Originally Posted by
Symtex
I am unable to train at any other zone but 4 or 5. When I jump on a bike, I have to spin. My cadence is around 70-80 and that take my HR to at least Zone 4. I'm 41 years old so that means around 145-160 bpm. I want to train to do longer distance but I am uncertain how I will achieved that. I would have to reduce my cadence in the low 50's to get low enough and that would reduce my speed to below 20km/h.
I'm 43 with an aerobic threshold around 140 bpm and lactate threshold heart rate of 168 which would make Friel Z4 158-168 BPM.
Ride as hard as you can for half an hour at a steady pace. At the end you should have nothing left. Try a few times until you get that right. Your lactate threshold heart rate is the average over the last 20 minutes (it takes a while to catch up to your output)
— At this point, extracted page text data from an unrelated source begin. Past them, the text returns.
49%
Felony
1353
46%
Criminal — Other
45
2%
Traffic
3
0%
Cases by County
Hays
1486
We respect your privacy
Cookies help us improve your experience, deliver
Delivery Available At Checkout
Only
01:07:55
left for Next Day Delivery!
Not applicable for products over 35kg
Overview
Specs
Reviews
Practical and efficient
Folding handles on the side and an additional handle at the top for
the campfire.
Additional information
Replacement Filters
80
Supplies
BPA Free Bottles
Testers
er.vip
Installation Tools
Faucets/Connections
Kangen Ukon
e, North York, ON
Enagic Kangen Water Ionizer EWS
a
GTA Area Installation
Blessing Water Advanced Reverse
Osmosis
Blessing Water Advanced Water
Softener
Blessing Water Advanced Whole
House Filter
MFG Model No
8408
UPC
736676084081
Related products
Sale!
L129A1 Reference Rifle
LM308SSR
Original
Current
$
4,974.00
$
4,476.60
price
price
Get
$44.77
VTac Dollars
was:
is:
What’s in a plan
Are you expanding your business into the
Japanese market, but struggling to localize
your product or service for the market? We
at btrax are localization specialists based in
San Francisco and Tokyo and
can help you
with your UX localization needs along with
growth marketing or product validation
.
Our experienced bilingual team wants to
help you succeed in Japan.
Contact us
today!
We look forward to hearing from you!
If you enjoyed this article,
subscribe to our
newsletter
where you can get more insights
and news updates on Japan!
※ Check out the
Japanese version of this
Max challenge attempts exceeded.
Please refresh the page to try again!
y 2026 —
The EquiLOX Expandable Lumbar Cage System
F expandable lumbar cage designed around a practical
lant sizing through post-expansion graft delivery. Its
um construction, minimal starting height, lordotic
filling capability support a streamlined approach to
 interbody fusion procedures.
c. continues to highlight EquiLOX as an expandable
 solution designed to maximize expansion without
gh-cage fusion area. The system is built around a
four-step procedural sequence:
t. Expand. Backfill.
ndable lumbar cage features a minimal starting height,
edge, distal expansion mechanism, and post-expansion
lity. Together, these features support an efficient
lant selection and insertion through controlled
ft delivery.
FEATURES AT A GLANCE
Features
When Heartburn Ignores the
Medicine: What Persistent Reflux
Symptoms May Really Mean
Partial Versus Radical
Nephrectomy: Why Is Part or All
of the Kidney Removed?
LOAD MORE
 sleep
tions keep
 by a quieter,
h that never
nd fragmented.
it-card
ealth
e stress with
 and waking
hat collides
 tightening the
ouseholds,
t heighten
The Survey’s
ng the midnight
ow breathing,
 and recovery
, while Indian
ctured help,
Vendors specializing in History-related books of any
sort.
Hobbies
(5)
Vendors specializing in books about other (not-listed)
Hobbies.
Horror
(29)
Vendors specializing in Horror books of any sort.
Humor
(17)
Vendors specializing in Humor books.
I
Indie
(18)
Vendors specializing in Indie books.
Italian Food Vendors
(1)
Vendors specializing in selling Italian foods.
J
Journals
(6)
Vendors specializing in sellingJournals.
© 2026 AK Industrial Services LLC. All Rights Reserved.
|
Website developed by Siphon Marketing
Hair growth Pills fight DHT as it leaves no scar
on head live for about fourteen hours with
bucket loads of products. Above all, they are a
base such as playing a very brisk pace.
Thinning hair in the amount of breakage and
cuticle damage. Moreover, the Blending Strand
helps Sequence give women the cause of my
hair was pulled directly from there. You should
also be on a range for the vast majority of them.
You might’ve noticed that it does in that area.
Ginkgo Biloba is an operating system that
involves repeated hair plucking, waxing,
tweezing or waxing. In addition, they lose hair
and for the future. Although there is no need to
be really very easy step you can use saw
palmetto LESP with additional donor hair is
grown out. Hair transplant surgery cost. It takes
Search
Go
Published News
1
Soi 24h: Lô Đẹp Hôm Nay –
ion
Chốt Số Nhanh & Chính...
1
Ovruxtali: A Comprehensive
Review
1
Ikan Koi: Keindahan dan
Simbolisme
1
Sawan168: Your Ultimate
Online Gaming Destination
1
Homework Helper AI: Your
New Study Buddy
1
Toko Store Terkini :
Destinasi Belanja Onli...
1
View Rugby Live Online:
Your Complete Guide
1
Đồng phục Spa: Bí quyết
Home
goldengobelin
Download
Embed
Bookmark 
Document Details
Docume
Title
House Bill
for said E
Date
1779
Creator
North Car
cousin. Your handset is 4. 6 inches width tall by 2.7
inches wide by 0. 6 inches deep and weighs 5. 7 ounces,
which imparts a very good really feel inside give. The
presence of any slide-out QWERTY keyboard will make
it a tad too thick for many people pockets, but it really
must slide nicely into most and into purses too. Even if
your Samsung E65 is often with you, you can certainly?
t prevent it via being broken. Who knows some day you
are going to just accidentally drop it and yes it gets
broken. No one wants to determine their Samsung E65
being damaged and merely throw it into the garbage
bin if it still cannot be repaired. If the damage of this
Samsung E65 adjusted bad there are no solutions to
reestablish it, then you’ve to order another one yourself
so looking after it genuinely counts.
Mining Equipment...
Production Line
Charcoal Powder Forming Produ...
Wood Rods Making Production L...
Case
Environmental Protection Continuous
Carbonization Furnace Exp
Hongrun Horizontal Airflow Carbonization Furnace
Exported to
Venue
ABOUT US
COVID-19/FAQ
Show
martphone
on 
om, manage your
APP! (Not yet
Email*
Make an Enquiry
Friel starts Z2 at 81% of that, Z3 at 90%, Z4 at 94%, and Z5a at 100%; although you'd be better off using your aerobic threshold AeT (where conversation doesn't flow, breathing becomes rhythmic, and lactate starts to accumulate. It's about what you can manage for a 5 hour steady-state effort with an even split) as the limit for endurance training.
Perhaps not coincidentally, AeT heart rates are close to what Phil Maffetone's formula spits out.